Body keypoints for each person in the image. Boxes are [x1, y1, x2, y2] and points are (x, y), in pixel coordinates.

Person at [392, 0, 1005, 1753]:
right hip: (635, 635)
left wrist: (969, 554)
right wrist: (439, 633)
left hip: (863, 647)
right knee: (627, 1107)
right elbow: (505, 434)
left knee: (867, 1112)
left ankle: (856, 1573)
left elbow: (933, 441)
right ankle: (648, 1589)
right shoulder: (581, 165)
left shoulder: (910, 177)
* * *
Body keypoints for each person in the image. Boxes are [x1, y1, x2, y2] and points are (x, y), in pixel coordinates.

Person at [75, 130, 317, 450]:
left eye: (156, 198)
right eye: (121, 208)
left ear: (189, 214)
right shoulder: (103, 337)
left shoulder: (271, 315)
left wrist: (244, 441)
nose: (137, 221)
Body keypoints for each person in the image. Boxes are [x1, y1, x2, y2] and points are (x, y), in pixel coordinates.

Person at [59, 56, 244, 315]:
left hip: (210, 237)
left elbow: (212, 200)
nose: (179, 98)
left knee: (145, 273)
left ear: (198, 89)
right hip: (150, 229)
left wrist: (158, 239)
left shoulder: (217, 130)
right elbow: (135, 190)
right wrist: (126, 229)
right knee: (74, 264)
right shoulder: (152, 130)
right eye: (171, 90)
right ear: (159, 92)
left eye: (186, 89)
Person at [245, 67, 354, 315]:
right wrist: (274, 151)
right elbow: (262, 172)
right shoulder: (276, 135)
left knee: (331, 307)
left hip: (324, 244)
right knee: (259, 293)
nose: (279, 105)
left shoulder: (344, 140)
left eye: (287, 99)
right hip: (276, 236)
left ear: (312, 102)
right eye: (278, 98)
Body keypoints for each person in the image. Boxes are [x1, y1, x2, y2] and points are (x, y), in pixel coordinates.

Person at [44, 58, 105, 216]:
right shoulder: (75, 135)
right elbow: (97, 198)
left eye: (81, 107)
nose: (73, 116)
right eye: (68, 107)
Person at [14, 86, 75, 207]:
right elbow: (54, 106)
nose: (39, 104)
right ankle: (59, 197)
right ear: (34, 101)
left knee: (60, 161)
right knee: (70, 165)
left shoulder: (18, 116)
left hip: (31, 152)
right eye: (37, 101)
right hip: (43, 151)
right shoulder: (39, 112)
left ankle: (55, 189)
==
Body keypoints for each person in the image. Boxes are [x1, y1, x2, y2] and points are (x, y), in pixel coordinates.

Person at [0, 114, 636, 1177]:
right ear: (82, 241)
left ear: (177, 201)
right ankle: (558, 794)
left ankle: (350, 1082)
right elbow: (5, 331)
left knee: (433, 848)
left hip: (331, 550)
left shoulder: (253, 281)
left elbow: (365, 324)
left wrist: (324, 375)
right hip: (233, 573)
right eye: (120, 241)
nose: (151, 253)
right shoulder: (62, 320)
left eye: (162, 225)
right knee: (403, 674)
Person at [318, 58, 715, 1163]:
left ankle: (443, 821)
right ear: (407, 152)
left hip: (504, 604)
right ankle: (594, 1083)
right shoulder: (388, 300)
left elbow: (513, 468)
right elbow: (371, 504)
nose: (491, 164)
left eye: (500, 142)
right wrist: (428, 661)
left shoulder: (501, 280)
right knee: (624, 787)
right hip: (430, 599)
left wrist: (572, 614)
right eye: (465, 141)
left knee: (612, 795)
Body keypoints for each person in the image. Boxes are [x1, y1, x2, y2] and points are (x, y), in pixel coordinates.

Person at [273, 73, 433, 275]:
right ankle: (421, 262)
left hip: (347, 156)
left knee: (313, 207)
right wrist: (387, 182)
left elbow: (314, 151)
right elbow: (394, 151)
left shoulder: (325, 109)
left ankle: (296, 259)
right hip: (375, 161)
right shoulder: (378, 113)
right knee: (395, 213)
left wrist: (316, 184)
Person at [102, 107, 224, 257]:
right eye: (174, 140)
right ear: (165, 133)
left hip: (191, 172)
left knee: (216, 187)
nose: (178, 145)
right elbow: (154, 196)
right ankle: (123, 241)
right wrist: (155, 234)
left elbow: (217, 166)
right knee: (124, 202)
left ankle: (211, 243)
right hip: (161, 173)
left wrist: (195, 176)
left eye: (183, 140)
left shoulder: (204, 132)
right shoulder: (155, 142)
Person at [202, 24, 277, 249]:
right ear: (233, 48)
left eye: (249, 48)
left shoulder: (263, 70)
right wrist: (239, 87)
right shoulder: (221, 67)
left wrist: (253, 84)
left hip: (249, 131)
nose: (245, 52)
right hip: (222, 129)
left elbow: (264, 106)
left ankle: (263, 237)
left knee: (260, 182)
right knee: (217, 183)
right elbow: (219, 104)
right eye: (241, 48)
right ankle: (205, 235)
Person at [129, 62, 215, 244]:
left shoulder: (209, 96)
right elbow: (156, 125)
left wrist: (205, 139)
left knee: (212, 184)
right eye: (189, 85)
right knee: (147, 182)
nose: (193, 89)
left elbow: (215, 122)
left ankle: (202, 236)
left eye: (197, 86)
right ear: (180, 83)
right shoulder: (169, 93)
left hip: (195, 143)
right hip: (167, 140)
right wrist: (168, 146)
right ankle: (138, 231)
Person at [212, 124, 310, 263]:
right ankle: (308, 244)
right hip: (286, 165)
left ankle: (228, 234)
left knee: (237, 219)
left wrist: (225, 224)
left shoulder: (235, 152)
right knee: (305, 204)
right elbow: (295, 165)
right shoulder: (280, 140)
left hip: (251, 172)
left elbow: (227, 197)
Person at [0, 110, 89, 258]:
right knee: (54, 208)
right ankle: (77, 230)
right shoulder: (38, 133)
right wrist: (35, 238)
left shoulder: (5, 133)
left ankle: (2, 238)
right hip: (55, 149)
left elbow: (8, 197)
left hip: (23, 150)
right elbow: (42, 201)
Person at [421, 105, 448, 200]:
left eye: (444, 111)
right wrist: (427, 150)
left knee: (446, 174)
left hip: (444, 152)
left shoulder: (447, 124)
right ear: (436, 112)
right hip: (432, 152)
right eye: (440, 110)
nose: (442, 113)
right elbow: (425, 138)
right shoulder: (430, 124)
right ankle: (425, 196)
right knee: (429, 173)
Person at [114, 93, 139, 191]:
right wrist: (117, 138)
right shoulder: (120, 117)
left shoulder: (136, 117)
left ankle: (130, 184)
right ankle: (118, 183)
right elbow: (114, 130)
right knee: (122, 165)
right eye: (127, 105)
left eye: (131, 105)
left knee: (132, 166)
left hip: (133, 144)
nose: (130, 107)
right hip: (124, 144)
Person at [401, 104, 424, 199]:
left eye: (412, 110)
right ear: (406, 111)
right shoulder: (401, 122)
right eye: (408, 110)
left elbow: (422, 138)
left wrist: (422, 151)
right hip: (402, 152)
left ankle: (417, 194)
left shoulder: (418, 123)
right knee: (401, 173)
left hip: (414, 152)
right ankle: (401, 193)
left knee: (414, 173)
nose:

• [Work request] Within the listing above, extract exactly the lines from the line with "right shoulder: (103, 337)" to the line with "left ankle: (55, 189)", the two named lines included, and no others.

• [Exercise response]
right shoulder: (103, 337)
left shoulder: (271, 315)
left wrist: (244, 441)
nose: (137, 221)
Body keypoints for each person in the image. Boxes are [x1, y1, x2, y2] and points are (x, y), in pixel coordinates.

Person at [59, 56, 244, 315]:
left hip: (210, 237)
left elbow: (212, 200)
nose: (179, 98)
left knee: (145, 273)
left ear: (198, 89)
right hip: (150, 229)
left wrist: (158, 239)
left shoulder: (217, 130)
right elbow: (135, 190)
right wrist: (126, 229)
right knee: (74, 264)
right shoulder: (152, 130)
right eye: (171, 90)
right ear: (159, 92)
left eye: (186, 89)
Person at [245, 67, 354, 315]:
right wrist: (274, 151)
right elbow: (262, 172)
right shoulder: (276, 135)
left knee: (331, 307)
left hip: (324, 244)
right knee: (259, 293)
nose: (279, 105)
left shoulder: (344, 140)
left eye: (287, 99)
right hip: (276, 236)
left ear: (312, 102)
right eye: (278, 98)
Body keypoints for each person in the image. Boxes are [x1, y1, x2, y2] and points are (x, y), in pixel coordinates.

Person at [44, 58, 105, 216]:
right shoulder: (75, 135)
right elbow: (97, 198)
left eye: (81, 107)
nose: (73, 116)
right eye: (68, 107)
Person at [14, 86, 75, 207]:
right elbow: (54, 106)
nose: (39, 104)
right ankle: (59, 197)
right ear: (34, 101)
left knee: (60, 161)
right knee: (70, 165)
left shoulder: (18, 116)
left hip: (31, 152)
right eye: (37, 101)
right hip: (43, 151)
right shoulder: (39, 112)
left ankle: (55, 189)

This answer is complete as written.